La agresión ocurrió la noche del sábado 31 de enero, alrededor de las 10 de la noche, en el fraccionamiento Madero y de acuerdo con el testimonio de la afectada, se encontraba sola en su domicilio cuando salió a la banqueta a tomar aire; fue en ese momento cuando su agresor apareció de manera sorpresiva, la insultó y la amenazó.
Gloria relató que, al intentar huir, fue alcanzada en una esquina, donde comenzó a golpearla en repetidas ocasiones, como resultado del ataque, sufrió una herida en el rostro que tuvo que ser suturada, múltiples golpes en la cara y un esguince en el cuello, lesiones que la dejaron incapacitada y bajo atención médica.
La víctima explicó que estuvo casada con su agresor durante 22 años, tiempo en el que padeció violencia constante, principalmente cuando él se encontraba bajo los efectos del alcohol.
Señaló que los golpes, humillaciones y amenazas eran frecuentes, incluso frente a sus cinco hijos, situación que finalmente la llevó a separarse hace cuatro años para proteger su vida.
A pesar de la separación y de haber obtenido una orden de restricción, José Cruz Orozco habría incumplido en reiteradas ocasiones la medida judicial, buscándola en distintos domicilios y regresando a intimidarla.

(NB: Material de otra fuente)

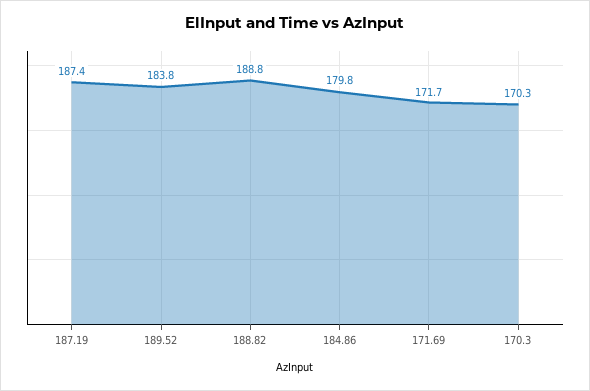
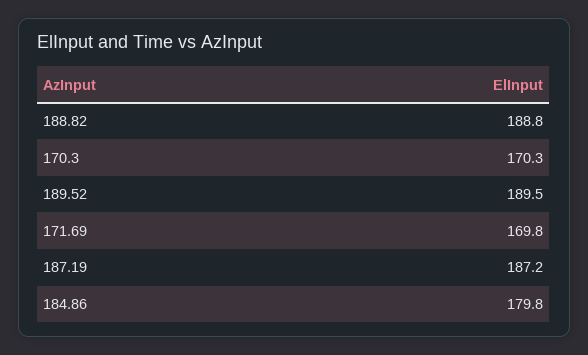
187.19: 187.4 -> 187.2
189.52: 183.8 -> 189.5
171.69: 171.7 -> 169.8

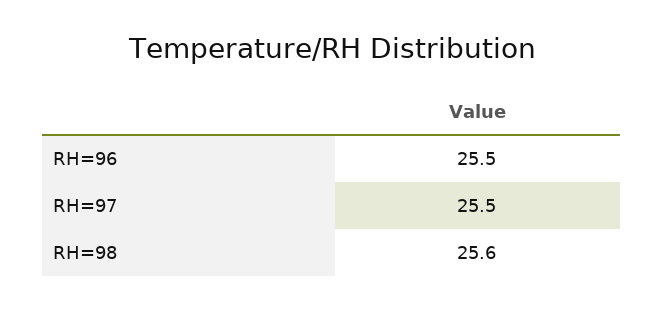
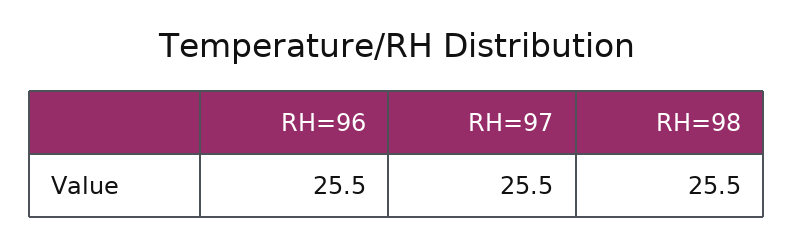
RH=98: 25.6 -> 25.5

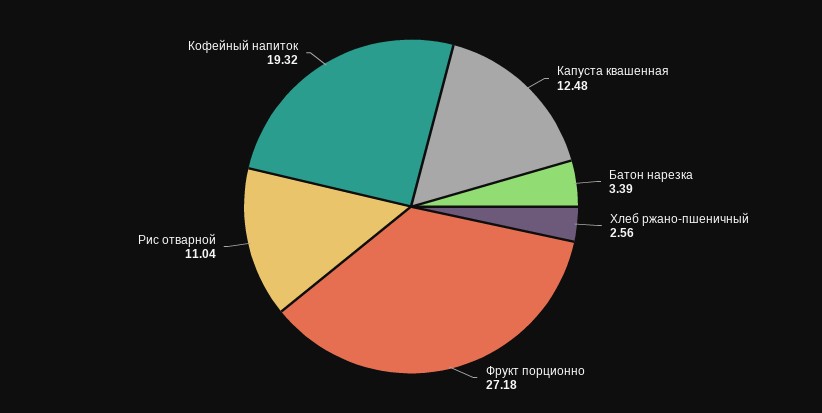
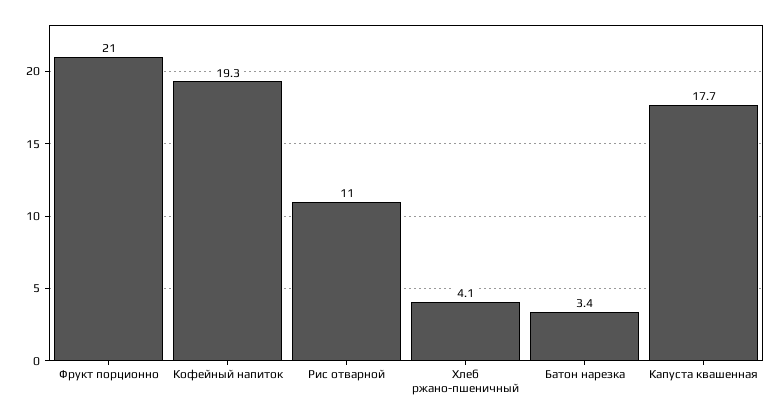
Капуста квашенная: 12.48 -> 17.7
Хлеб ржано-пшеничный: 2.56 -> 4.1
Фрукт порционно: 27.18 -> 21

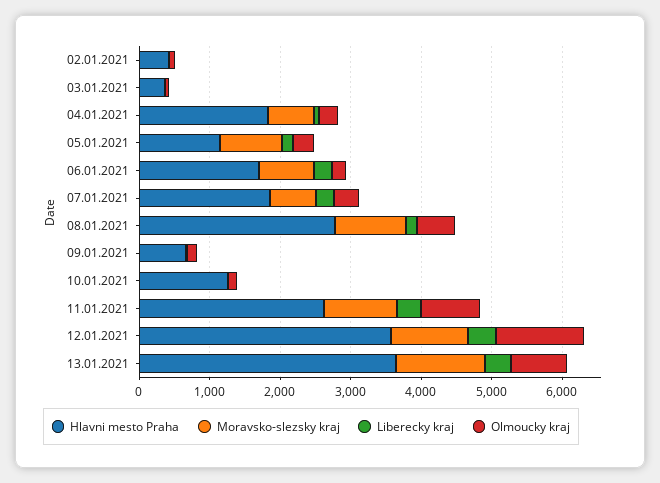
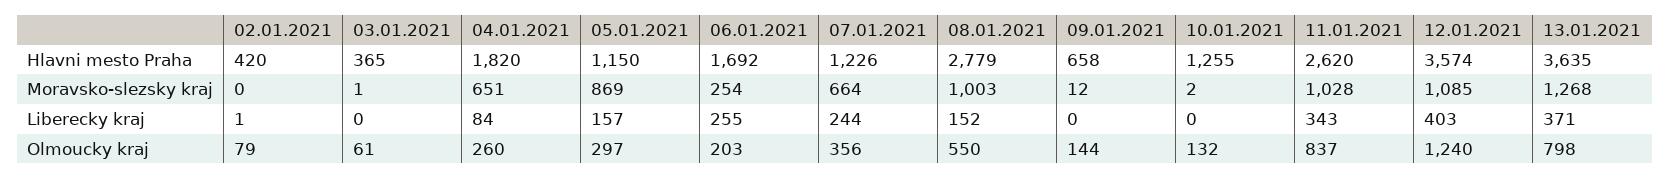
Moravsko-slezsky kraj, 06.01.2021: 800 -> 254
Hlavni mesto Praha, 07.01.2021: 1800 -> 1226

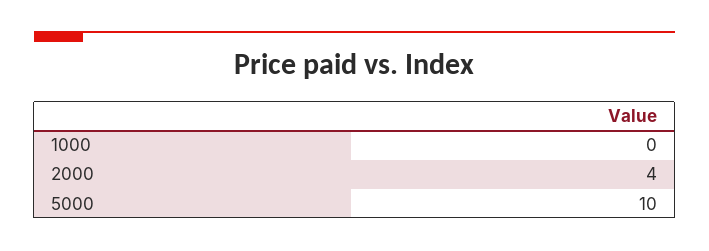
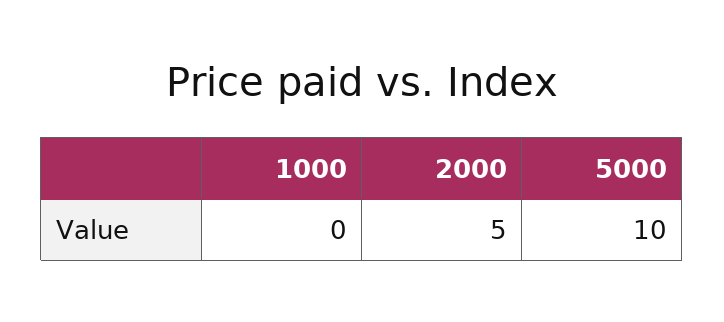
2000: 4 -> 5

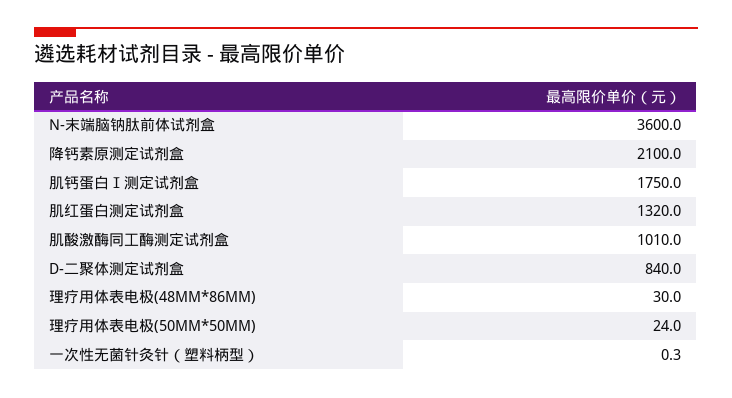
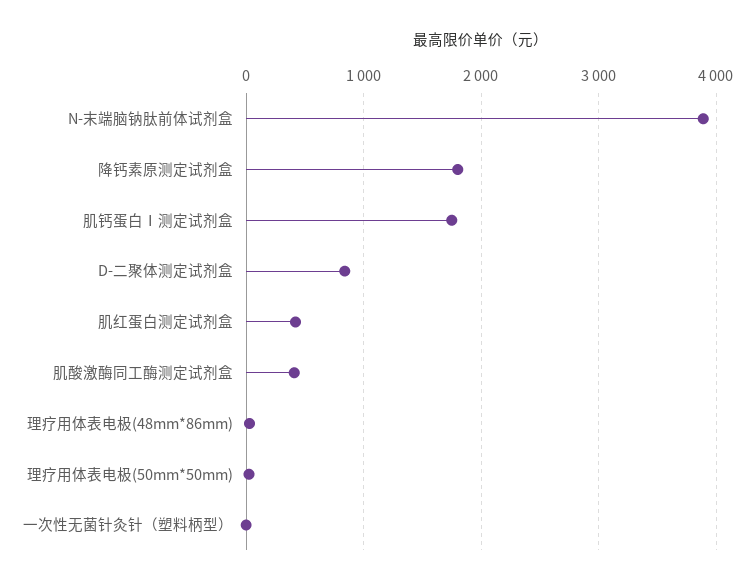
N-末端脑钠肽前体试剂盒: 3600 -> 3900
降钙素原测定试剂盒: 2100 -> 1800
肌红蛋白测定试剂盒: 1320 -> 400
肌酸激酶同工酶测定试剂盒: 1010 -> 400

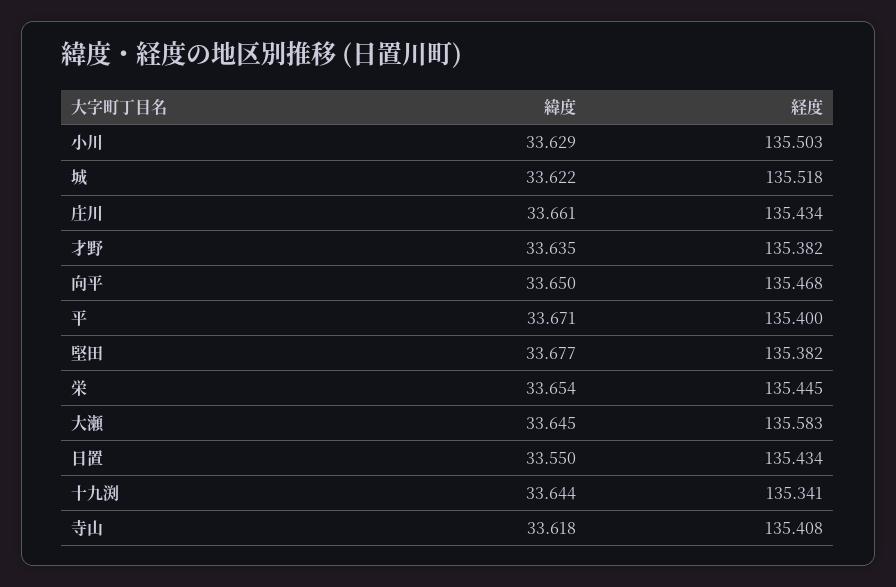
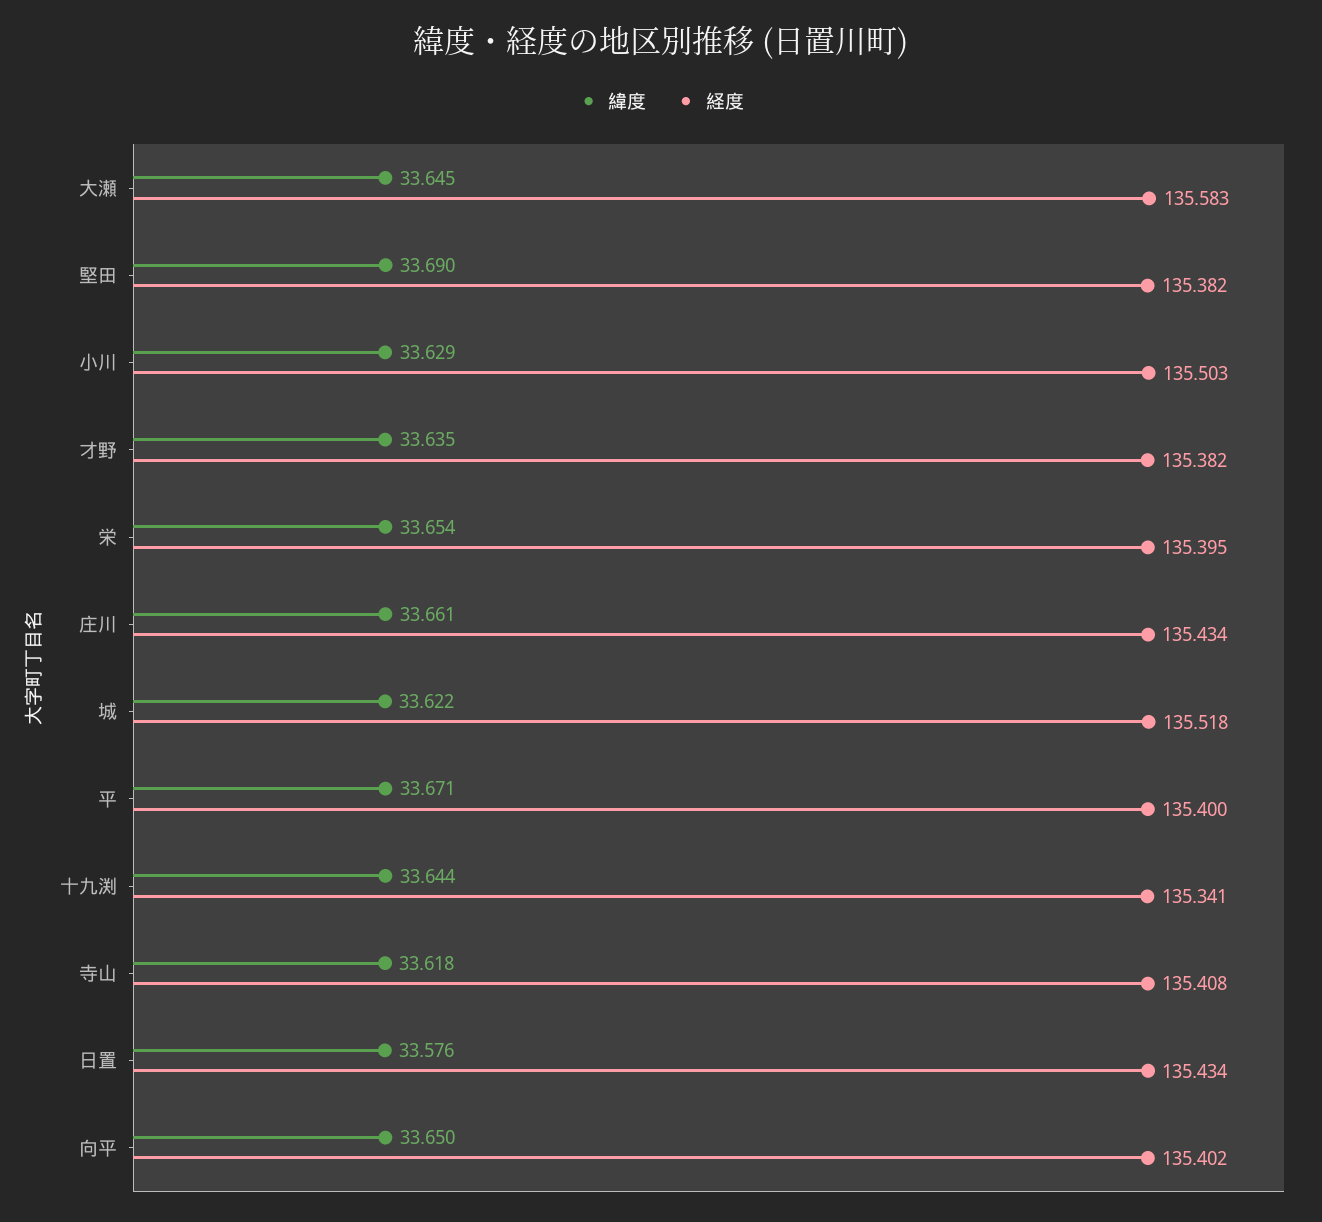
経度, 向平: 135.468 -> 135.402
緯度, 堅田: 33.677 -> 33.69
経度, 栄: 135.445 -> 135.395
緯度, 日置: 33.55 -> 33.576

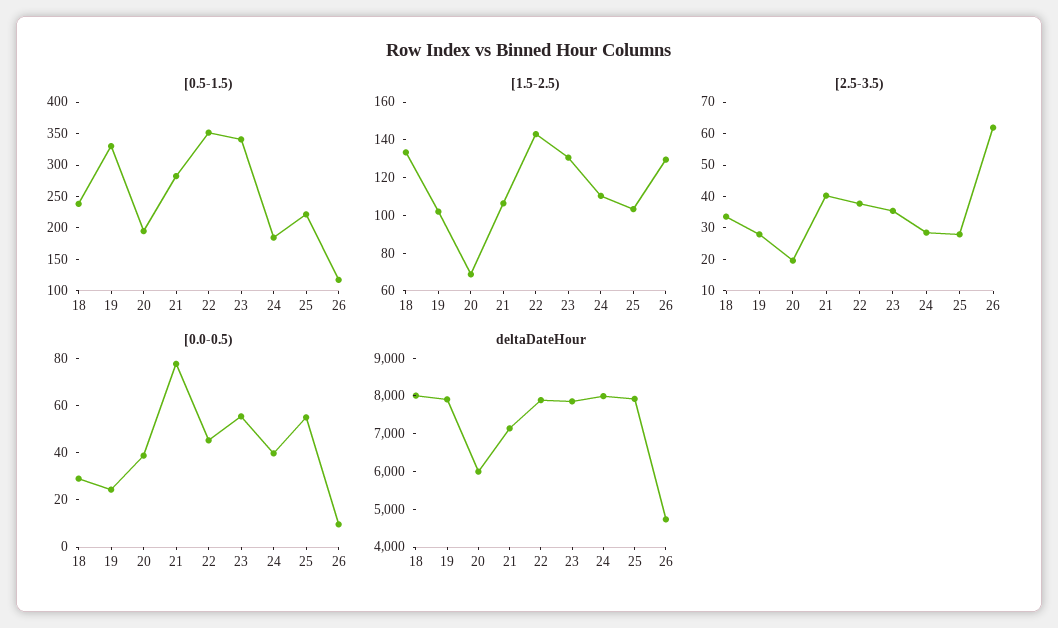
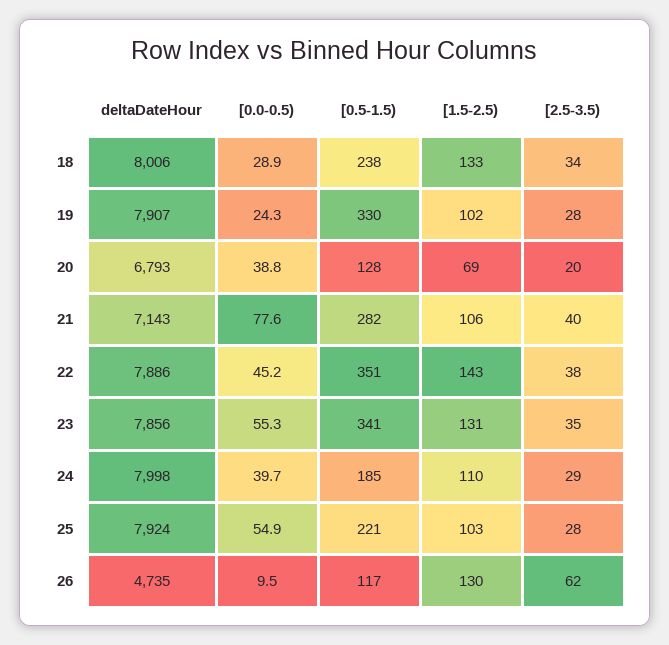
[0.5-1.5), 20: 200 -> 128
deltaDateHour, 20: 6000 -> 6793

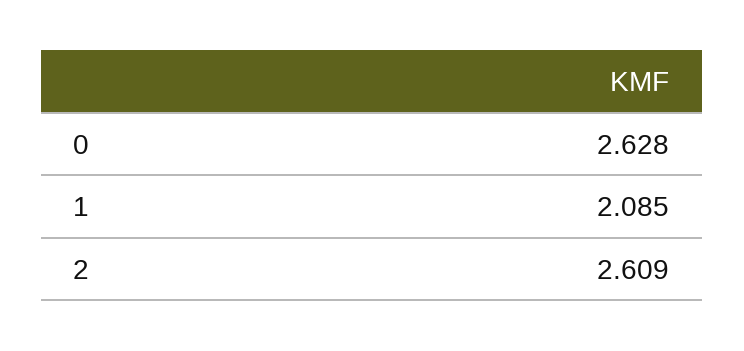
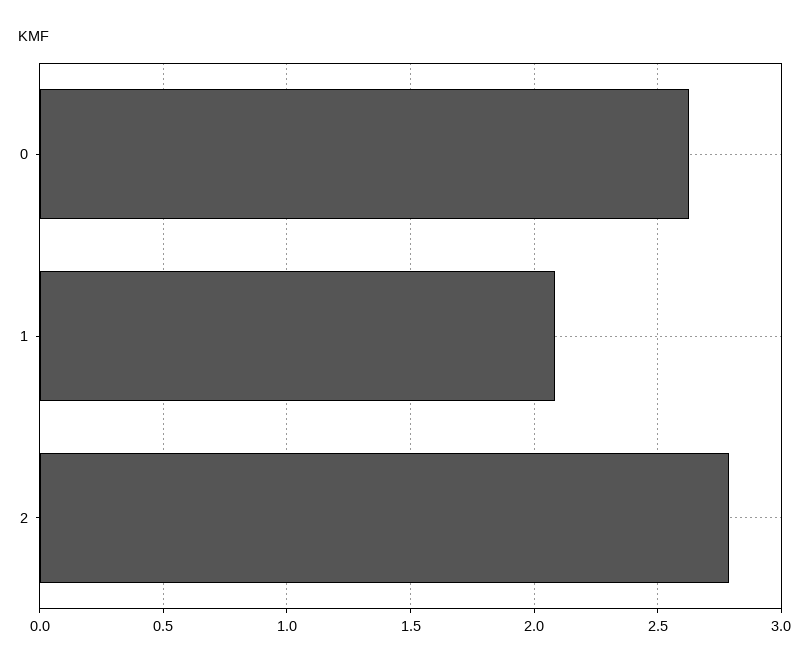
2: 2.609 -> 2.8

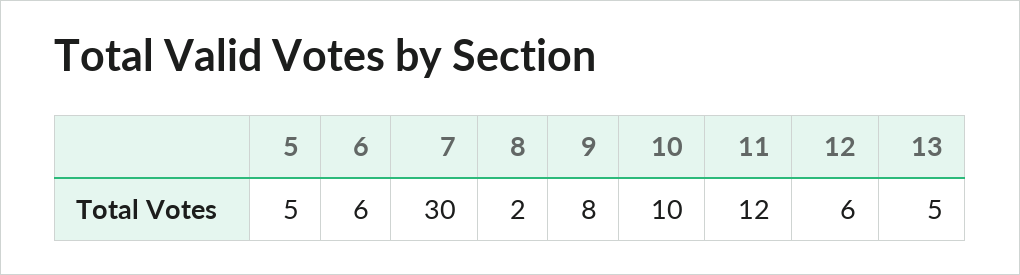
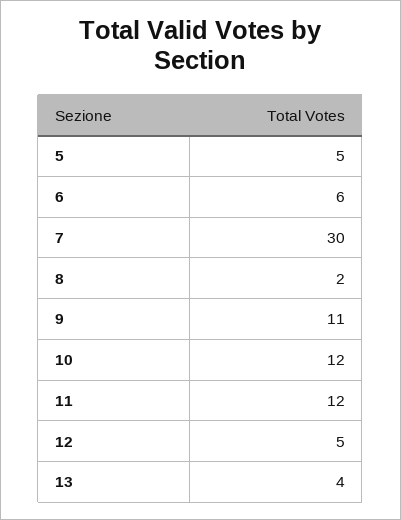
9: 8 -> 11
10: 10 -> 12
12: 6 -> 5
13: 5 -> 4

La mujer aseguró que esta no es la primera vez que teme por su vida, pues anteriormente ya había sido amenazada con armas blancas.
Actualmente, Gloria Guadalupe vive resguardada, limita sus salidas y solo se desplaza acompañada, mientras espera que las autoridades actúen con firmeza.
Hizo un llamado urgente para que se localice a su agresor, se haga valer la ley y se garantice su seguridad, advirtiendo que el riesgo continúa latente y que teme que la violencia escale a consecuencias irreparables.